This book contain collection of 7 books
1. A Treatise of Human Nature [1739]
2. An Enquiry Concerning Human Understanding
3. Enquiry into the Principles of Morals [1751]
4. Of Suicide [1755, unpublished until 1777]
5. The Natural History of Religion
6. My Own Life [1776]
7. Dialogues Concerning Natural Religion [1779]
About the Author
David Hume, 1711-1776
Philosopher and historian, second son of Joseph Hume, of Ninewells, Berwickshire, was born and educated in Edinburgh, and was intended for the law. For this, however, he had no aptitude, and commercial pursuits into which he was initiated in a counting-house in Bristol proving equally uncongenial, he was permitted to follow out his literary bent, and in 1734 went to France, where he passed three years at Rheims and La Flèche in study, living on a small allowance made him by his father. In 1739 he published anonymously his Treatise on Human Nature, which attracted little attention. Having returned to Scotland, he wrote at Ninewells his Essays, Moral and Philosophical (1741–42).
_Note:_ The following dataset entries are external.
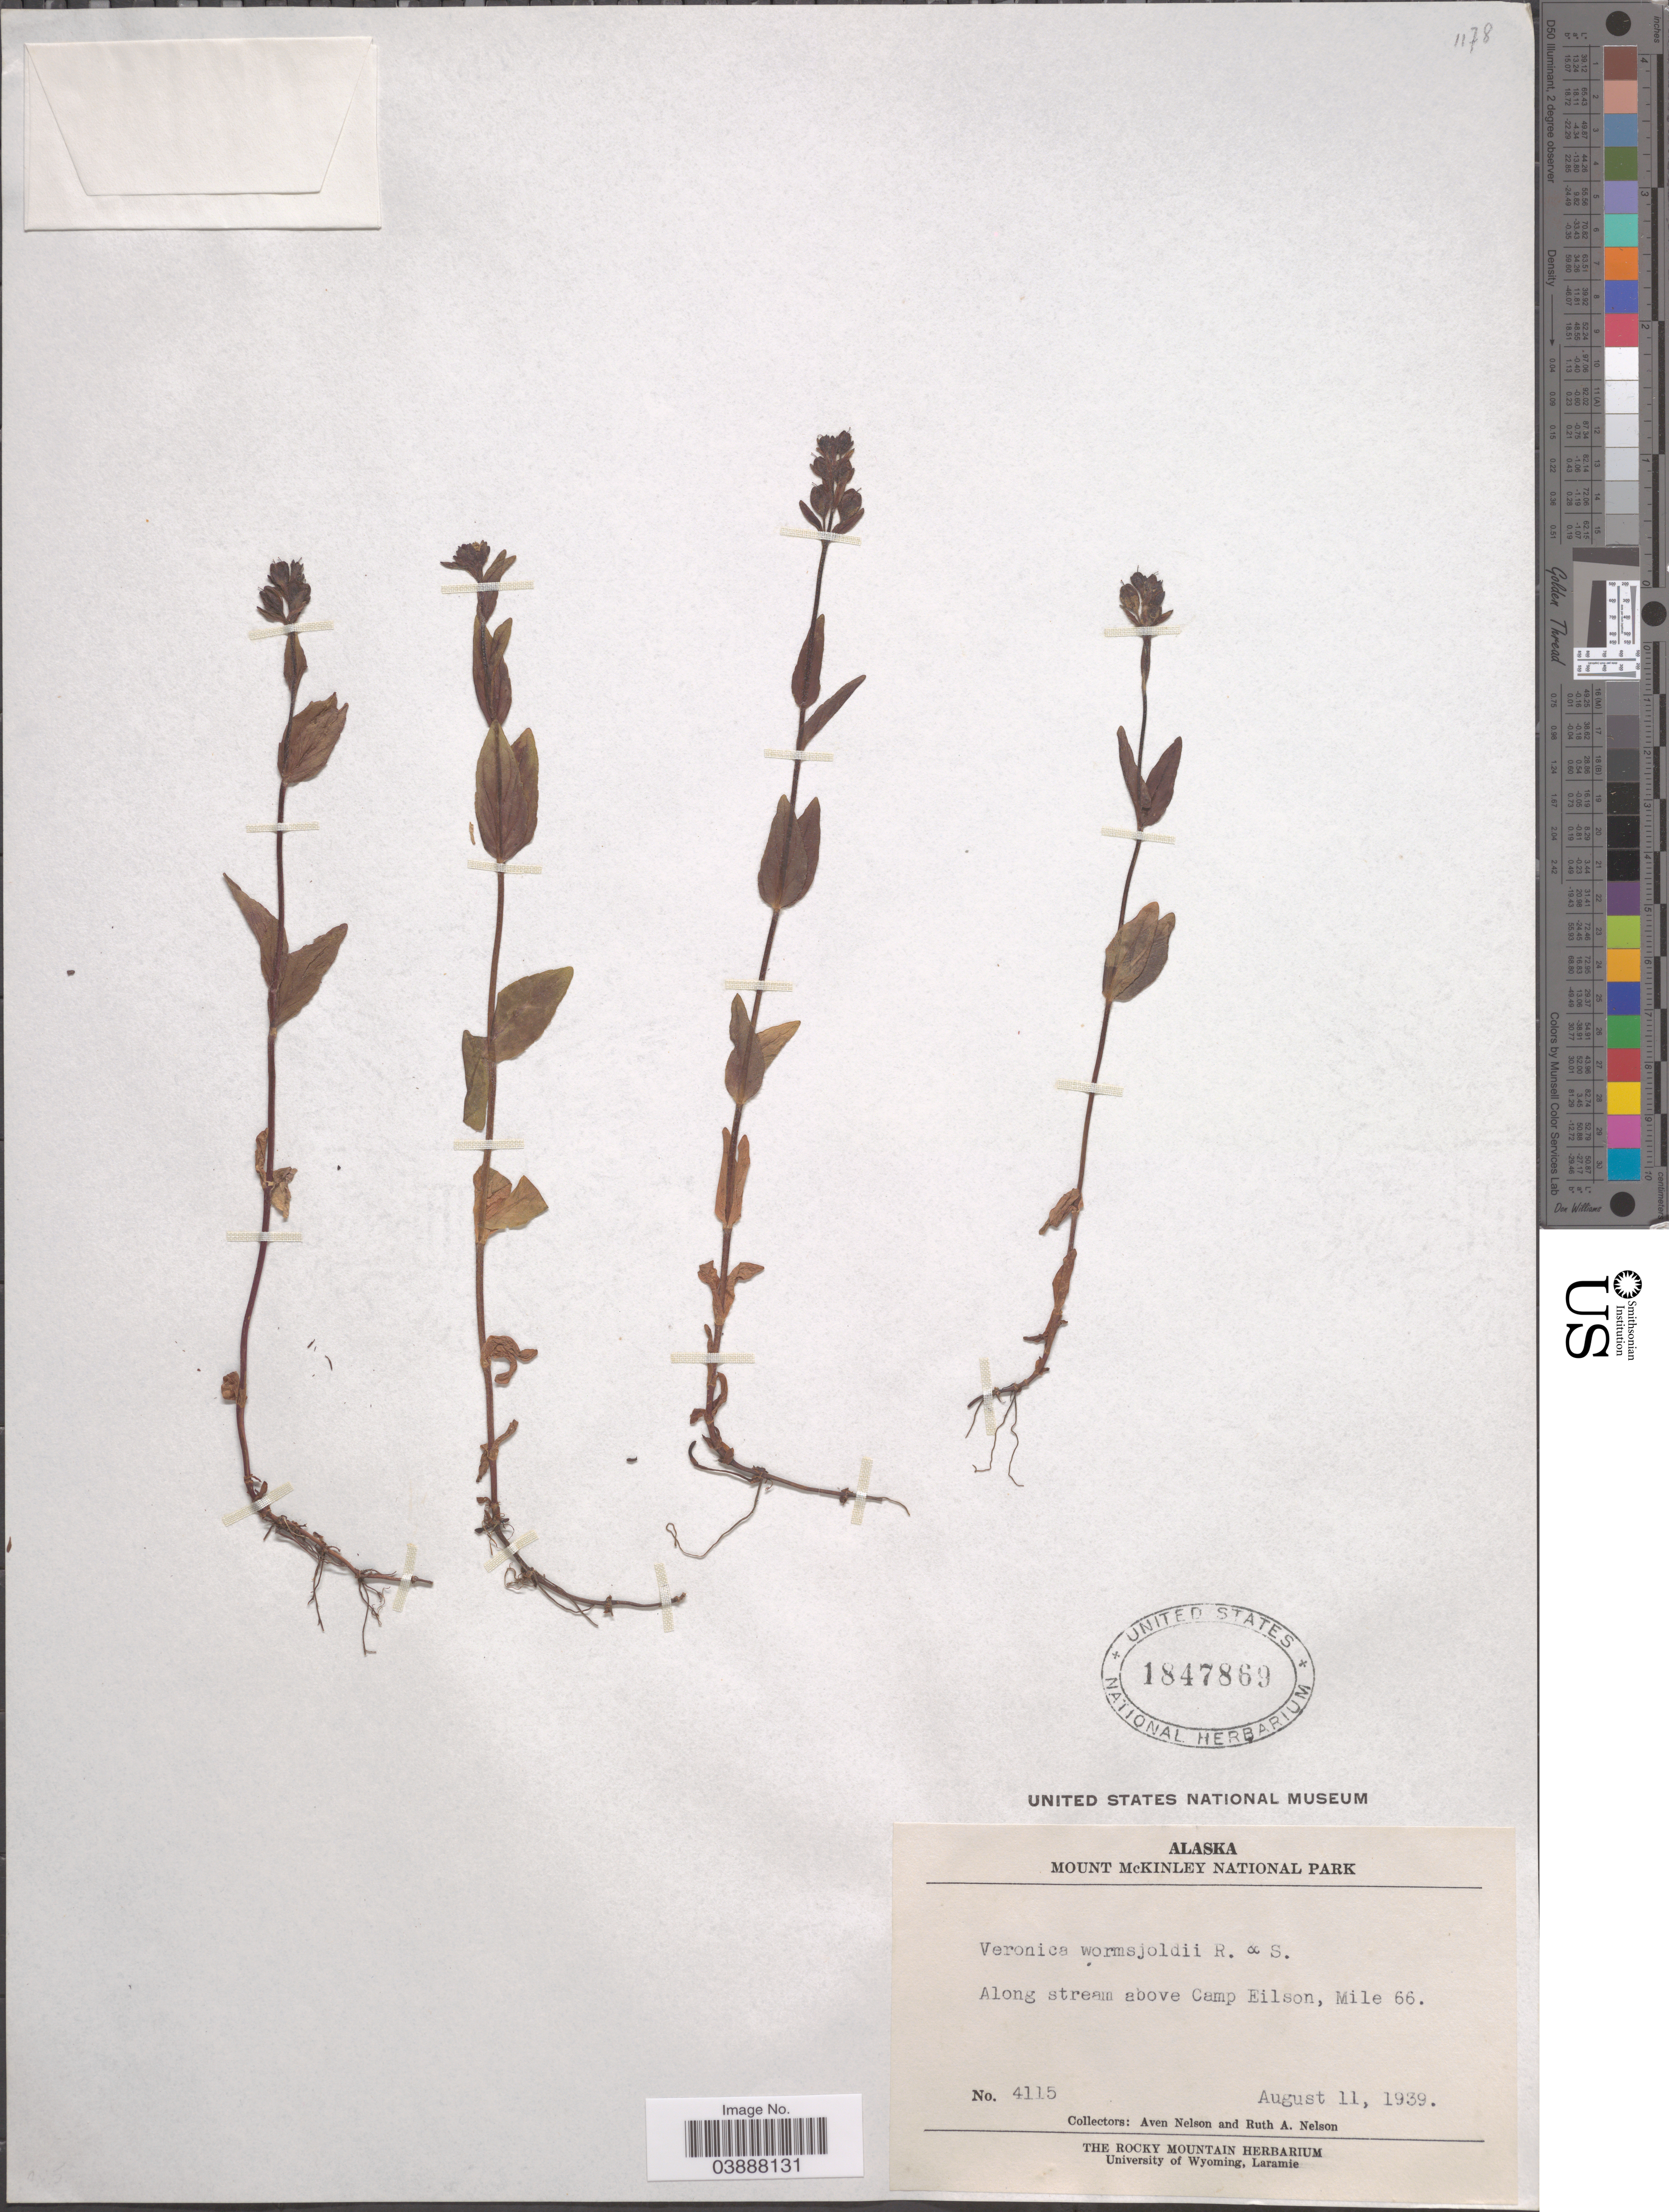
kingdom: Plantae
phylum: Tracheophyta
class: Magnoliopsida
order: Lamiales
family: Plantaginaceae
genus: Veronica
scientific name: Veronica wormskjoldii subsp. wormskjoldii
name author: Roem. & Schult.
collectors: A. Nelson & R. A. Nelson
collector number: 4115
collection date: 1939-08-11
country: United States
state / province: Alaska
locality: Mount McKinley National Park. Along stream above Camp Eilson, Mile 66.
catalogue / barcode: US 1847869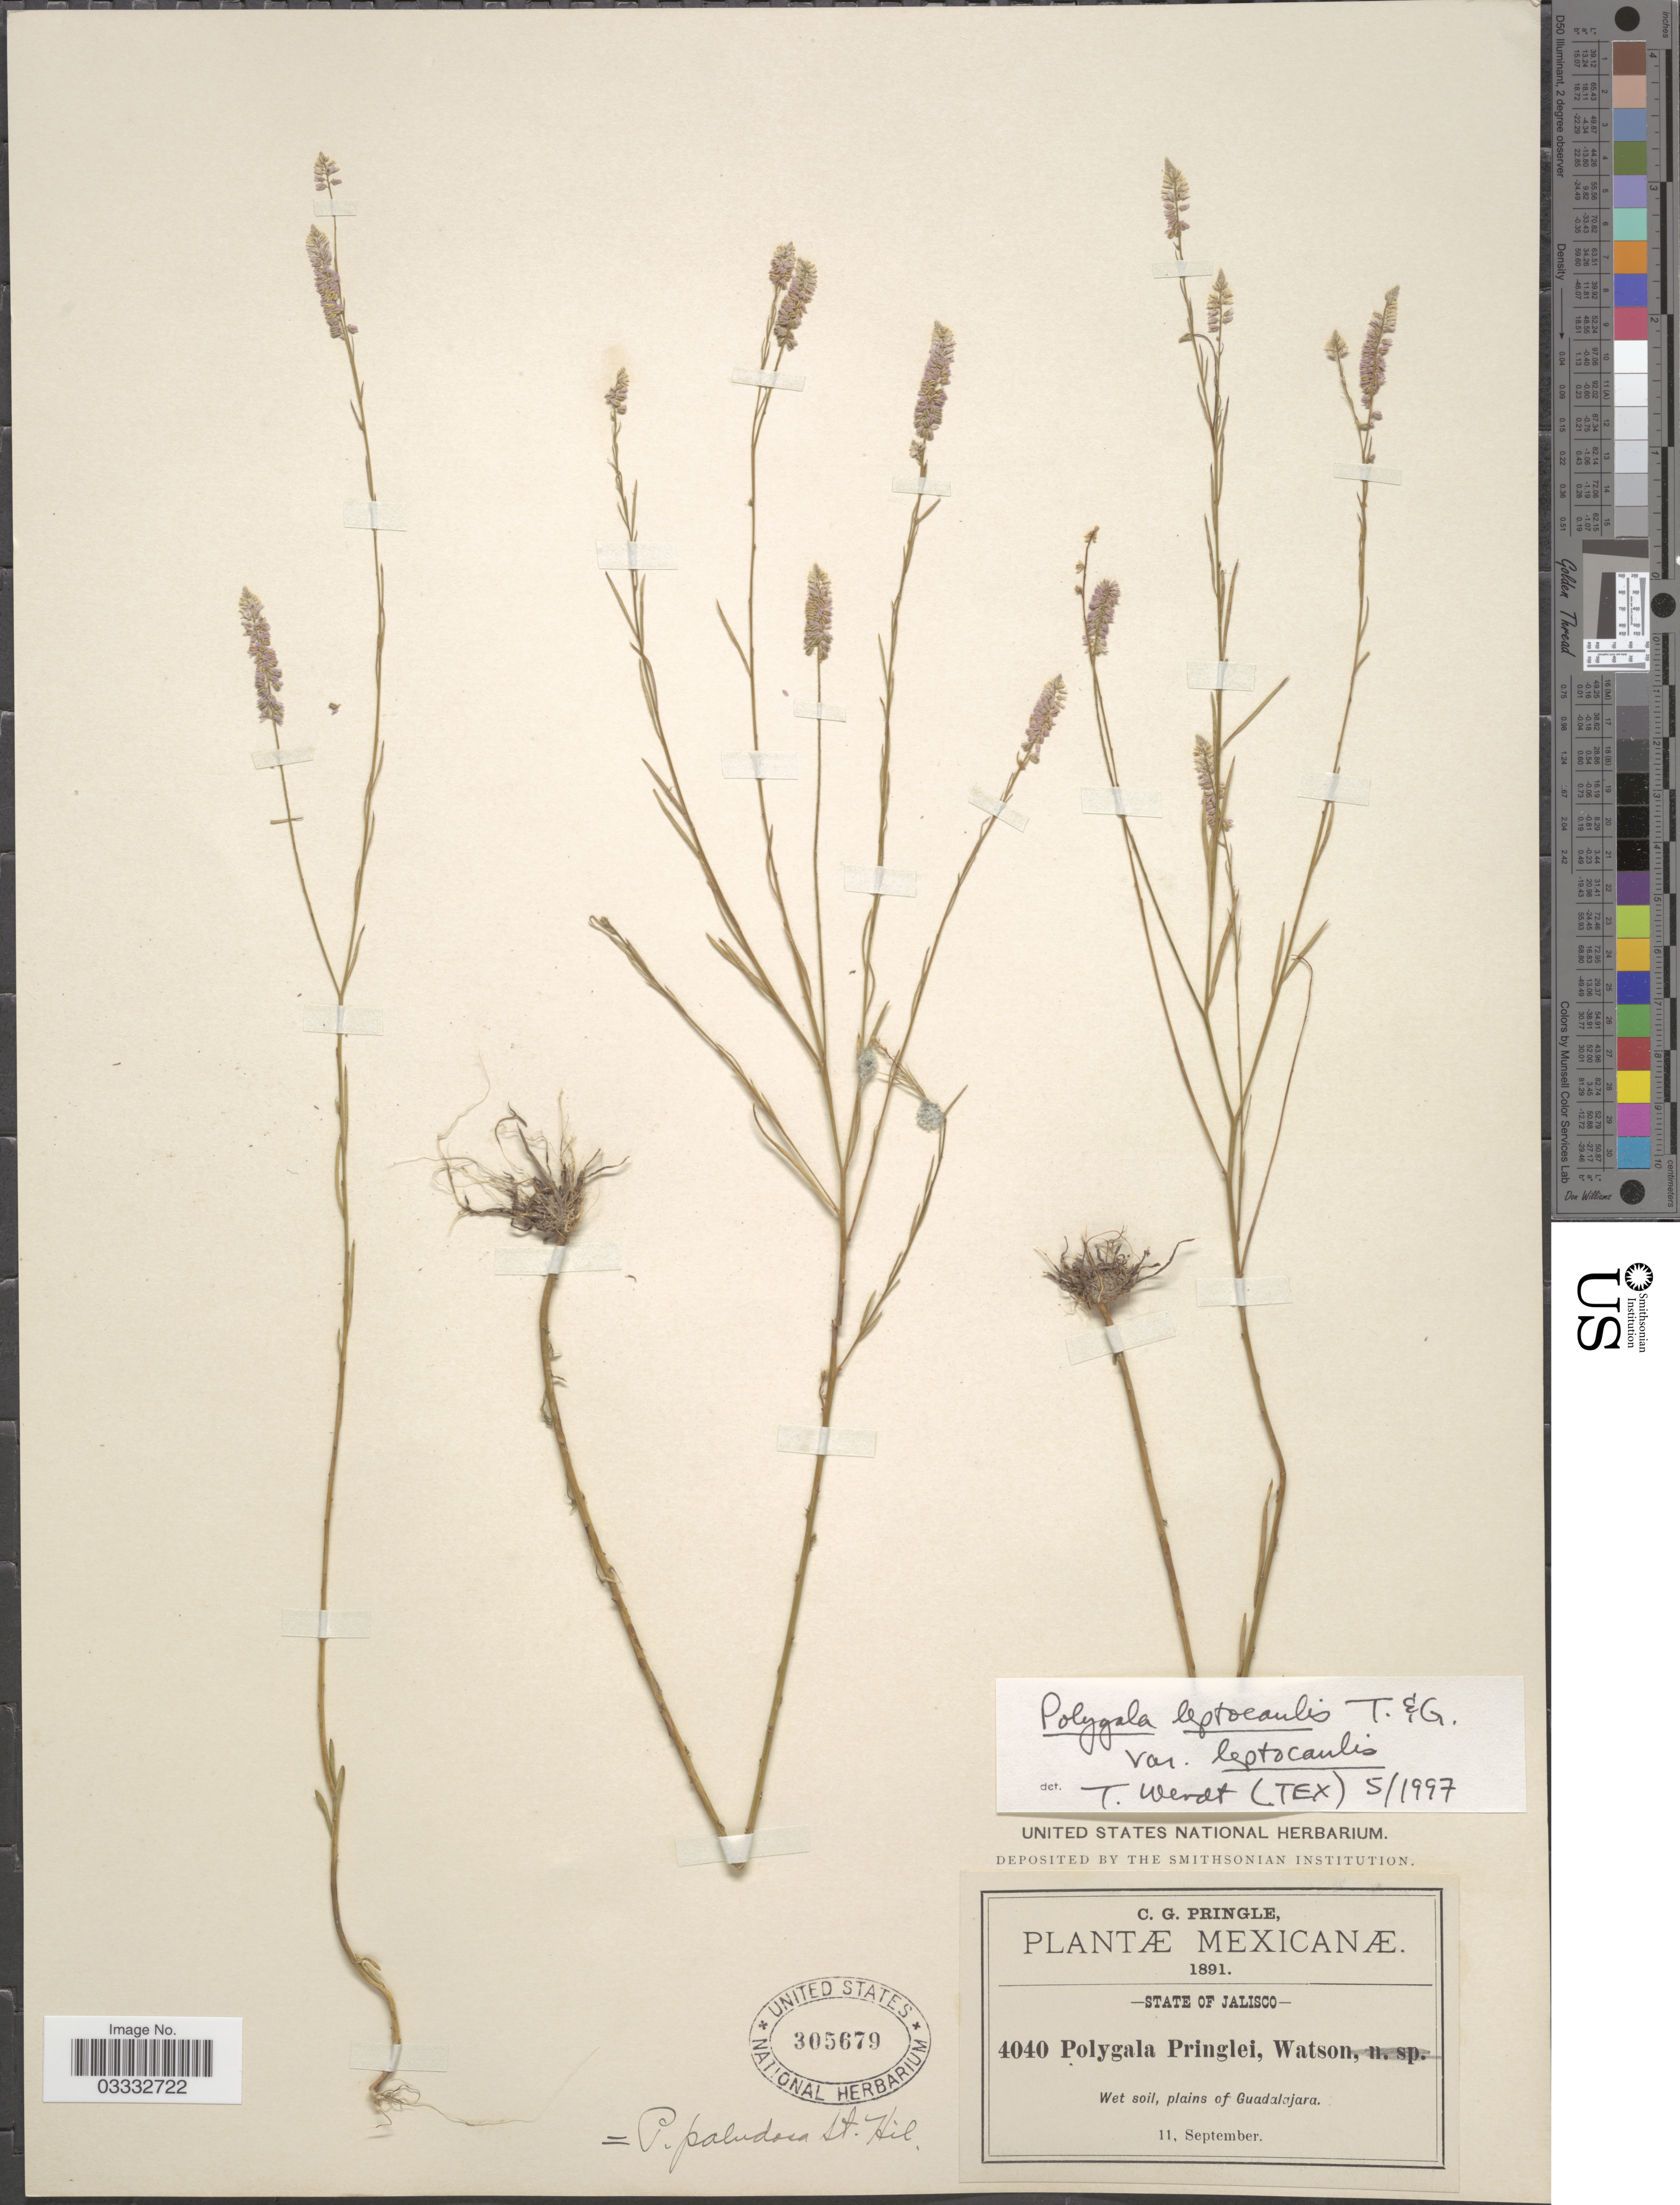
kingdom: Plantae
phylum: Tracheophyta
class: Magnoliopsida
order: Fabales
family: Polygalaceae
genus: Polygala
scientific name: Polygala leptocaulis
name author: Torr. & A. Gray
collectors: C. G. Pringle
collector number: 4040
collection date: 1891-09-11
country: Mexico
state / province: Jalisco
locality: Plains of Guadalajara.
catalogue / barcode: US 305679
He now became desirous of finding some employment which would put him in a position of independence, and having been unsuccessful in his candidature for the Chair of Moral Philosophy in Edinburgh, he became in 1745 governor to the Marquis of Annandale, a nobleman whose state was little removed from insanity. Two years later he accepted the more congenial appointment of Judge–Advocate-General to General St. Clair on his expedition to Port L’Orient, and in 1748 accompanied him on a diplomatic mission to France, whence he passed on to Vienna and Turin.